You wrote me a letter. I know you’re going through a hard time. You emailed me from a hospital room, and I know that you’re about to crack from stress.
I don’t know how to respond. I wish I did. I know you want me to say something like: “It’s going to be okay.” But how can I say that?
Your daughter is dying in the ICU. Your life is upside down. You need real comfort. But alas, I am just a guy who maintained a 1.24 GPA in school. I can’t see the future. If I could, believe me, I would have become obscenely rich from last year’s World Series.
Still, although I’m no Stephen Hawking, I know what NOT to say in times of trouble. I’ve been through plenty of rough times in my own little life.
Without a doubt, the last thing you need is one of those B.S. clichés. “It’s gonna be okay.” Or “Trust in God, it’s all going to work out.” Blah, blah, blah.
This is the kind of nonsense people always quote like parrots when you’re going through heartache. I know this because after my father’s suicide, people said this to me right and left. They walked through the funeral reception line and said things like:
“God has a plan.” “Trust in Jesus.” “Don’t worry, everything will work out,” “It’s going to be alright.”
I have a friend, for instance, who has been stuck in the hospital for 5 months. He’s going to die. The doctor is telling him he has a 2 percent chance of living. His organs are shutting down. His heart is wearing out. Are you going to tell HIM “it’s going to be okay”?
Or what about the young woman, Sierra, who is dying of kidney failure in the ICU, as we speak, in North Dakota? Her family emailed me this morning. A dozen people are gathered around her bedside, weeping. Is SHE “going to be okay”?
So I’m not going to lie to you, Anonymous. I simply won’t. I don’t know how things will turn out. I don’t know whether you will get through this without scars. I don’t know whether the manure will hit the fan. I don’t know whether anything will go back to normal again.
But. I do know a few things.
I know these things from personal experience. My personal story doesn’t matter, but I have been through a lot of monumental crap my ownself.
When I was a kid, my father shot himself with a .12 gauge. He locked himself in his brother’s garage and used his big toe to pull the trigger. And my life was never the same.
My father’s family disowned us. We lost everything. I was 11 years old when I started suffering from what a doctor might call clinical depression.
My single mother raised us on pennies. I became an abject failure. I didn’t receive an education until I was in my early 30s.
And I am going to share with you what I learned in that dark time, the entirety of what I know to be true. It can all be boiled down into two words.
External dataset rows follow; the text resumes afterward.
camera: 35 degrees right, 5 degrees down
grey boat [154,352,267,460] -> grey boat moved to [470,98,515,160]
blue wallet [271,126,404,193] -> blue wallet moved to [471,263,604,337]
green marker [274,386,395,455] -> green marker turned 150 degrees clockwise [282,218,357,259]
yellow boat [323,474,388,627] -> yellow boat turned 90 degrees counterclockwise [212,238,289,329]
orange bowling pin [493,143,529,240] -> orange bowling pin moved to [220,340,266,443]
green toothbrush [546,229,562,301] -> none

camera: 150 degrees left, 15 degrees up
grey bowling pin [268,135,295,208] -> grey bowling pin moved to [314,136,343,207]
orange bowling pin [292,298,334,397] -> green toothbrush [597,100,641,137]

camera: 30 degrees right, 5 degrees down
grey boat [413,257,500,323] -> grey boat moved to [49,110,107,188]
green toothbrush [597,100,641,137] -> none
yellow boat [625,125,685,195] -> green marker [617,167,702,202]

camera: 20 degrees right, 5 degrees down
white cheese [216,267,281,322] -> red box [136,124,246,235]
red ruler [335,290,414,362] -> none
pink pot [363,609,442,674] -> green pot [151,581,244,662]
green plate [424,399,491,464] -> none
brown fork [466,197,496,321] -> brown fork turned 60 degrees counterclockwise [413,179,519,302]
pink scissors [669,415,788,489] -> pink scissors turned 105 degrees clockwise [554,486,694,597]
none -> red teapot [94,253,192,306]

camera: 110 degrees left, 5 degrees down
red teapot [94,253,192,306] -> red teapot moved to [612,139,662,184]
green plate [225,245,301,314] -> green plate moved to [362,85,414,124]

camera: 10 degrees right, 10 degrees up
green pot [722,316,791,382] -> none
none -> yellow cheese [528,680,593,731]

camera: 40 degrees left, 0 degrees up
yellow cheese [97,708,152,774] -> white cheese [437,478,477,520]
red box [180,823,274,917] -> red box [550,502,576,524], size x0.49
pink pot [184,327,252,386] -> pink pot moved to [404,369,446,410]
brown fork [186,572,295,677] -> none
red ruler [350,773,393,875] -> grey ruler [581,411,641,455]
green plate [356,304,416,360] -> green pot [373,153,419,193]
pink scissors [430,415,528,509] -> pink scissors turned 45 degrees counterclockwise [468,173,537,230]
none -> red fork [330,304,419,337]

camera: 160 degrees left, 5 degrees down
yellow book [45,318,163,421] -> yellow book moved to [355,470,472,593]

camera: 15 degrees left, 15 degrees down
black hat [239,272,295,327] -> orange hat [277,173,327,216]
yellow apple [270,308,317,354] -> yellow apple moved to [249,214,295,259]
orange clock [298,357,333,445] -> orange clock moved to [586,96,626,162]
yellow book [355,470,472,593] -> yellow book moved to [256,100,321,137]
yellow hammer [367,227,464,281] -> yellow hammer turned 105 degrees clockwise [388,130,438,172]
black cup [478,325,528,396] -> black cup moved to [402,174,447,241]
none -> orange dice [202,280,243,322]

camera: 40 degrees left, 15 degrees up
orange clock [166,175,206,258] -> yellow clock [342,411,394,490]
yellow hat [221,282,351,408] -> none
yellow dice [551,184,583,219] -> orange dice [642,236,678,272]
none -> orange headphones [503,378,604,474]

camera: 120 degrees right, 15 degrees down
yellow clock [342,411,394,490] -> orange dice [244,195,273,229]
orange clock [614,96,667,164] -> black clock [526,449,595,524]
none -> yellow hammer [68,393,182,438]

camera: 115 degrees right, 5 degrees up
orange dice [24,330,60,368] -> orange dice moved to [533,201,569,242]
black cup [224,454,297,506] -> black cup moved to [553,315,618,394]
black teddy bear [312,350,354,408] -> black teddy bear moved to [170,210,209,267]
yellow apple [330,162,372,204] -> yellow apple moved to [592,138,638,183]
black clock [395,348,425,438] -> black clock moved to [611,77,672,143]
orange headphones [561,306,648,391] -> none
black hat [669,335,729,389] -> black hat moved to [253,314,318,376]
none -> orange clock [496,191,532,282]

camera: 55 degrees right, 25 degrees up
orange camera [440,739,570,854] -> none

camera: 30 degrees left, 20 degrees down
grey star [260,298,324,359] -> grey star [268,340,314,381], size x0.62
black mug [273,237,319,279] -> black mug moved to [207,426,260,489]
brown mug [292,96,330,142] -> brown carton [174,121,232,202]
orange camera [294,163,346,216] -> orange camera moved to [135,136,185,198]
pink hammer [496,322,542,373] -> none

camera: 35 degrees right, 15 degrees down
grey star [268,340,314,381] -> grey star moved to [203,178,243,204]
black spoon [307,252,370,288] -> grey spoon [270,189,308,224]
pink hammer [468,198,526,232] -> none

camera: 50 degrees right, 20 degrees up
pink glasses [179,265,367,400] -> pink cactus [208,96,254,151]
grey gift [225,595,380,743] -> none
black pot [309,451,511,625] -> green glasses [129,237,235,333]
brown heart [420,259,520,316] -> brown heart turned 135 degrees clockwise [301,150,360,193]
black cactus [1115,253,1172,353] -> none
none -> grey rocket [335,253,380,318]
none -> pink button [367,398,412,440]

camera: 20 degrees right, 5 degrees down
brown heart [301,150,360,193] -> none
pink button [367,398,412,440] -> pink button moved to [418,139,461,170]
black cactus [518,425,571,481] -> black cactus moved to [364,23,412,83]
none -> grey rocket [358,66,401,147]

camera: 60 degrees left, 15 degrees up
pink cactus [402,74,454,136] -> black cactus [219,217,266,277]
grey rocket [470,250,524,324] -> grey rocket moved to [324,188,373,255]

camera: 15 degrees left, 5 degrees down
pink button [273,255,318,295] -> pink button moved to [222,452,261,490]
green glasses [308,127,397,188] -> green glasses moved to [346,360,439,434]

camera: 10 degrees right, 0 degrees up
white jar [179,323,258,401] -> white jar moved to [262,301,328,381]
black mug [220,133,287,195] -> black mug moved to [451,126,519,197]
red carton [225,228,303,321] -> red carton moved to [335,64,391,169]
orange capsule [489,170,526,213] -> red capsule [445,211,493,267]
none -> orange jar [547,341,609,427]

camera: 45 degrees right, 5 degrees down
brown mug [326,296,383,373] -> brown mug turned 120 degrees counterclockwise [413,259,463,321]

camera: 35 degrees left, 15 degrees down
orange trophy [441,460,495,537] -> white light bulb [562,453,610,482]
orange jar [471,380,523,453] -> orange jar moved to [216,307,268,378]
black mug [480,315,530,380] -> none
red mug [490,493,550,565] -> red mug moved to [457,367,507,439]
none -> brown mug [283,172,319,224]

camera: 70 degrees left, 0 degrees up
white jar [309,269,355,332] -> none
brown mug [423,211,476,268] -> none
Nothing good lasts. Nothing bad lasts. Nothing in this world lasts. Not a blamed thing in this life endures for more than a few minutes. It comes and it goes. Bottom line.
People don’t last. Feelings don’t last. Happiness doesn’t last. Sadness doesn’t last. Circumstances don’t last. Nothing—and I mean nothing—lasts.
Rainstorms approach, then dissipate. Triumphs happen, then unhappen. Famous corporations fail. No-names prosper. Movie stars collapse. Overlooked fools succeed. Nothing is predictable. Not a godforsaken thing lasts.
There is only one thing in life that endures. Do you know what that thing is? The goodwill of heaven. The kindness of the Almighty. That’s it.
This mercy from On High is so plentiful it’s nonsensical. It defies knowledge. But it lasts. It never dies. And that is all I know.
I’m sorry, Anonymous, I know you wanted words that were more eloquent. But alas, I am no poet. I am North Florida white trash. I have no credentials. The only qualifications I have stem from my own suffering.
I’ve known pain. I’ve known hell. And I’ve also known the celestial grace of the ages. And it is the only thing I know.
So hold onto it. Because it’s yours, just like it’s mine. No matter who you are. No matter how you live. No matter what you believe. There are no magic words you have to say to receive the goodwill of heaven. No special handshake. No club to join. God belongs to you. And vice versa. It is already so.
And even though it sounds clichéd, even though you don’t believe what I’m about to say, even though you can’t see it:
Everything really is going to be okay. I swear.